** TEXT **
---

The bones fight back (and crowd everyone)
Once the disc flattens, the vertebrae are closer together and the small back joints — the facet joints — take on load they were never meant to carry. Like any overworked joint, they respond exactly the way an arthritic knee does (same principles as the arthritides): the cartilage wears, the bone thickens, and the body lays down extra bone, called osteophytes, in a well-meaning but unhelpful attempt to stabilize things.
The trouble is real estate. Every bony spur, every thickened ligament, every bulging disc steals space from two places that have no space to spare.
The two narrow spaces you actually care about
Almost all of the symptoms come down to which of two spaces gets crowded:
- Central canal stenosis — the tunnel housing the spinal cord (in the neck/upper back) or the bundle of nerve roots called the cauda equina (in the lower back) gets narrowed. Classic lumbar story: leg pain and heaviness that comes on with walking and eases when you lean forward on a shopping cart.
- Neural foraminal stenosis — the side door where a single nerve root exits gets pinched, usually by a spur or a lateral disc. This gives pain shooting down the path of that one nerve (radiculopathy) — the sciatica everyone has a relative who complains about.
Central canal = the main hallway (cord or cauda equina). Foramen = the side door for one nerve root. Knowing which is squeezed tells you whether to expect spread-out symptoms or a single shooting nerve pain.
Which scan, and why
Each modality has a lane. MRI shows soft tissue — discs, nerves, ligaments, and the fluid around the cord — so it is the go-to when symptoms point to a nerve. CT shows bone beautifully, so it wins for osteophytes, bony canal shape, and anyone who can't have an MRI. Plain radiographs are cheap and show alignment and gross disc-space height, but they can't see the nerves at all.
| Modality | Best at | Blind spot |
|---|---|---|
| Radiograph | Alignment, disc-space height, gross instability | Can't see discs, cord, or nerves directly |
| CT | Bone detail, osteophytes, bony stenosis | Soft-tissue and cord detail |
| MRI | Discs, nerves, cord, ligaments, marrow | Subtle cortical bone; slower, more expensive |
The big trap: the picture lies (a little)
Here is the part people forget. Degenerative changes are so common that finding them tells you almost nothing on its own.
A scary-looking MRI in a person with no symptoms is normal and usually needs no action. Don't pin every backache on the worst-looking disc — match the imaging level to the patient's actual pain and exam. The report describes; the clinician decides.
There is one exception you never wave off. If degeneration severely squeezes the cord or the cauda equina and the patient has matching red-flag signs — new weakness, numbness in the saddle region, or loss of bladder/bowel control — that is an emergency, not a chronic nuisance. That belongs to cord compression and cauda equina, and it is the reason you read every degenerative spine study with one eye on "is anything actually being crushed right now?"
For the full step-by-step on reading these studies, see approach to spine imaging.
The single takeaway: degenerative spine disease is near-universal wear-and-tear that narrows the canal and the foramina. Describe what you see, name the space that's crowded — and always sanity-check the picture against the person attached to it.

---

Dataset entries

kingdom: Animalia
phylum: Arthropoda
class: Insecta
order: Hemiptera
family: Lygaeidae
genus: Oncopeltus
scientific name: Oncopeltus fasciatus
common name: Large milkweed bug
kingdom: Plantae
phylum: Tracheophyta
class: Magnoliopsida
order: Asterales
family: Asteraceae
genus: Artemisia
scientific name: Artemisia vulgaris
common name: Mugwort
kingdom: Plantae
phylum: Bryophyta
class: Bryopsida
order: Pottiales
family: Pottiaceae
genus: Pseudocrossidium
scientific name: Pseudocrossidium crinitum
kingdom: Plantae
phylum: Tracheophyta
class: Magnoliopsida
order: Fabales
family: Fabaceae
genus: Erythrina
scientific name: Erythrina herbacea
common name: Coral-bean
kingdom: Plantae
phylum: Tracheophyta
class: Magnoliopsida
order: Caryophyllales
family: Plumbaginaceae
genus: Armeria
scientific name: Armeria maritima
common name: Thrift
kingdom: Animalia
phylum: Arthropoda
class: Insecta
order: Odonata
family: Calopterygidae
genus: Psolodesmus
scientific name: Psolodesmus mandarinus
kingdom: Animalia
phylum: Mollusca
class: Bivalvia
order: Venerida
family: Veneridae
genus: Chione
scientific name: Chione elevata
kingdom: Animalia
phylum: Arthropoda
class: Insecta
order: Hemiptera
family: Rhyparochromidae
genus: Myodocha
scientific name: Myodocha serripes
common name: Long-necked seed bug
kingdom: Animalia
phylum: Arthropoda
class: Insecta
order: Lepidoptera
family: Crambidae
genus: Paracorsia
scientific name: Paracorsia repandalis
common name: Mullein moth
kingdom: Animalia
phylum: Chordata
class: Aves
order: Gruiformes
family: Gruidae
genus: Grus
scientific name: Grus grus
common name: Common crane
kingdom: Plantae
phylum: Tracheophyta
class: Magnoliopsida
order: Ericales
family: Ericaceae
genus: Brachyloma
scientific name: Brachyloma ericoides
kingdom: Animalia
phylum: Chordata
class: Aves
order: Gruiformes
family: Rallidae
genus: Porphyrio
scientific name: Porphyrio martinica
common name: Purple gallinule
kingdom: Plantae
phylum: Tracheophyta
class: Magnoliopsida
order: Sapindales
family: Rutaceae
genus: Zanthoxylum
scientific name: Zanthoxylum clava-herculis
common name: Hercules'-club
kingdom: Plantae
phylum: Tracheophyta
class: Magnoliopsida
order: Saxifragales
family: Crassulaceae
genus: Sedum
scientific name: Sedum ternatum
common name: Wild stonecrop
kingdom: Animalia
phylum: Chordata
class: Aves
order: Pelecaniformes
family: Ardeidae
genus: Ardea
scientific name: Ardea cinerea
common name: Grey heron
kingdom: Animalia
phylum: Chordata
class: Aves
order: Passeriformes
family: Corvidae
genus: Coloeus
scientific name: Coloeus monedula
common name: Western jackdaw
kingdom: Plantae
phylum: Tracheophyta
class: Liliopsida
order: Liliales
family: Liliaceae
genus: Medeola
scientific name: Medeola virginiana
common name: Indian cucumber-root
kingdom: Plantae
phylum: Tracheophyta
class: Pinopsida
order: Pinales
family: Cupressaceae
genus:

---

** REQUIRED ACTIONS **
1. Copy the passage of the text on degenerative spine disease between "A scary-looking MRI" and "the clinician decides.", inclusive.
2. Answer these questions from the text on degenerative spine disease:
(a) What is the extra bone that the body lays down called?
(b) Which scan does the text say wins for showing osteophytes?
(c) What is the bundle of nerve roots in the lower back called?
3. Turn the paragraph of the text on degenerative spine disease that begins "Each modality has a lane" into a list, keeping its main facts.

** SOLUTIONS TO THE PROBLEMS **
1.
A scary-looking MRI in a person with no symptoms is normal and usually needs no action. Don't pin every backache on the worst-looking disc — match the imaging level to the patient's actual pain and exam. The report describes; the clinician decides.

2.
(a) Osteophytes.
(b) CT.
(c) The cauda equina.

3.
- MRI: shows soft tissue (discs, nerves, ligaments, and the fluid around the cord). It is the go-to when symptoms point to a nerve.
- CT: shows bone well. It is best for osteophytes, bony canal shape, and anyone who can't have an MRI.
- Plain radiographs: cheap. They show alignment and gross disc-space height but can't see the nerves at all.